**DESCRIPTION OF THE TASK:** As you reproduce every line below, keep it exactly as written and leave out the images.

**THE DATA:**

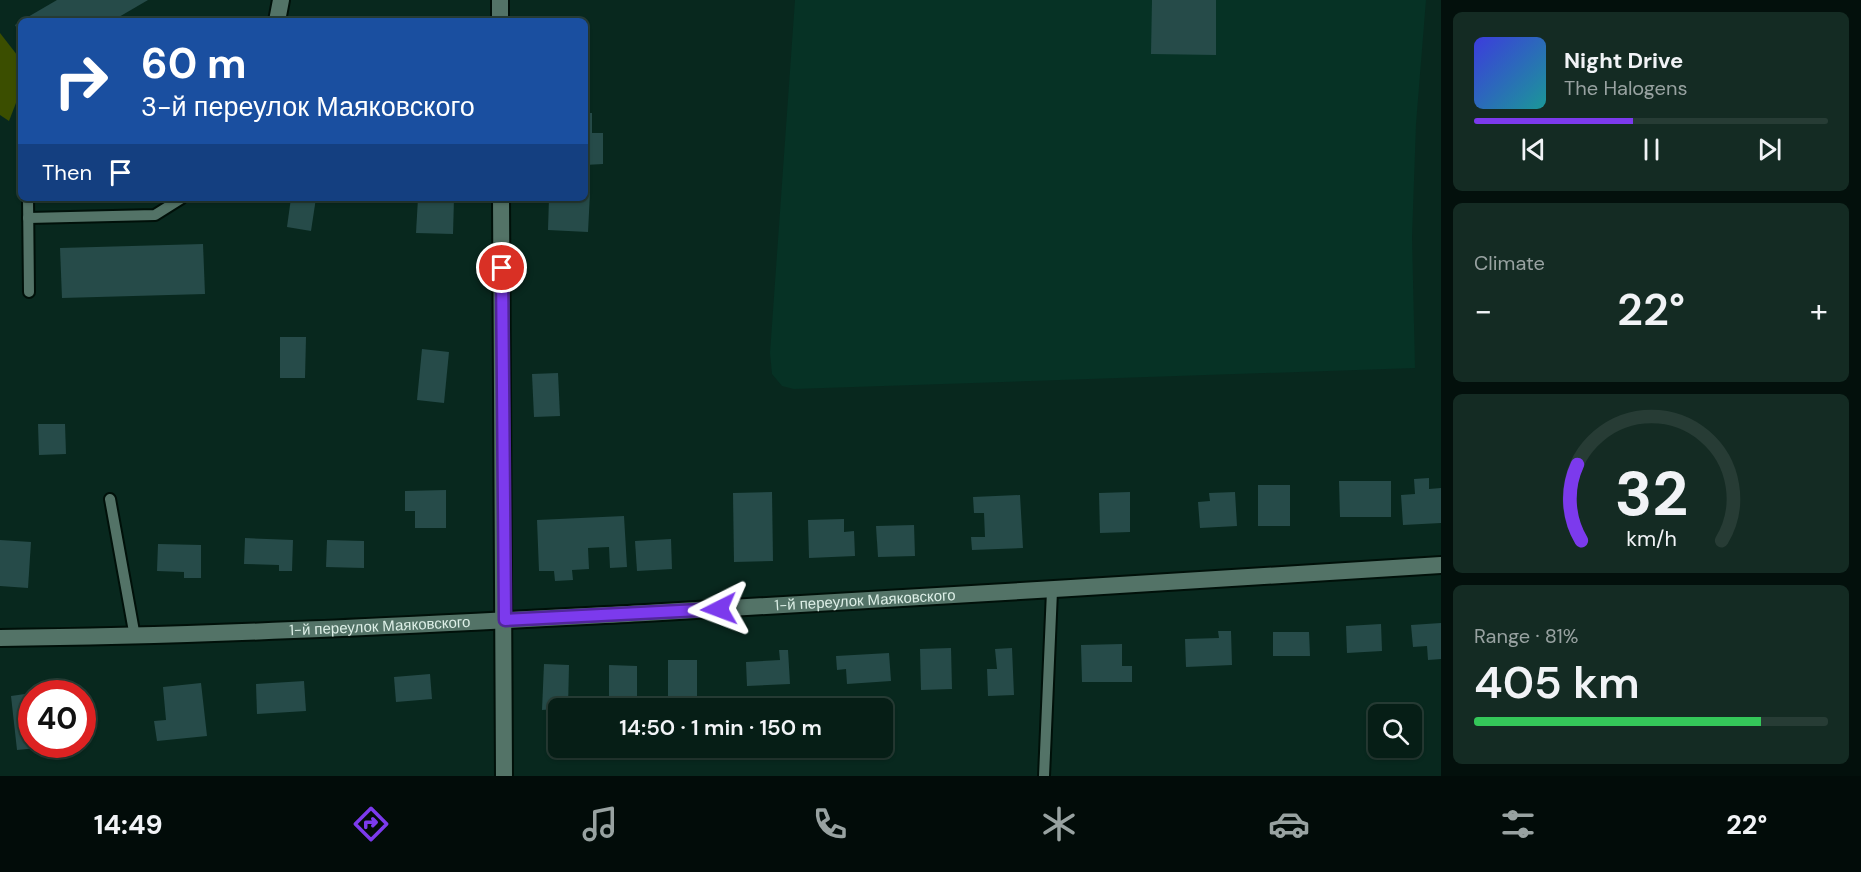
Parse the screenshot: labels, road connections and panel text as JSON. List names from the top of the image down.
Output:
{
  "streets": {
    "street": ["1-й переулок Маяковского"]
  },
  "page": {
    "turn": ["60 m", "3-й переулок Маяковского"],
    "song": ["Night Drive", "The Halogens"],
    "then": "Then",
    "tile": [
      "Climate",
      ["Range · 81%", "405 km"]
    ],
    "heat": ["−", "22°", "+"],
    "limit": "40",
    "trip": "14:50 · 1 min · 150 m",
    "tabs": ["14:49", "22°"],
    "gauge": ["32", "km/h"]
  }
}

**ANSWER TO THIS EXERCISE:**
Parse the screenshot: labels, road connections and panel text as JSON. List names from the top of the image down.
Output:
{
  "streets": {
    "street": ["1-й переулок Маяковского"]
  },
  "page": {
    "turn": ["60 m", "3-й переулок Маяковского"],
    "song": ["Night Drive", "The Halogens"],
    "then": "Then",
    "tile": [
      "Climate",
      ["Range · 81%", "405 km"]
    ],
    "heat": ["−", "22°", "+"],
    "limit": "40",
    "trip": "14:50 · 1 min · 150 m",
    "tabs": ["14:49", "22°"],
    "gauge": ["32", "km/h"]
  }
}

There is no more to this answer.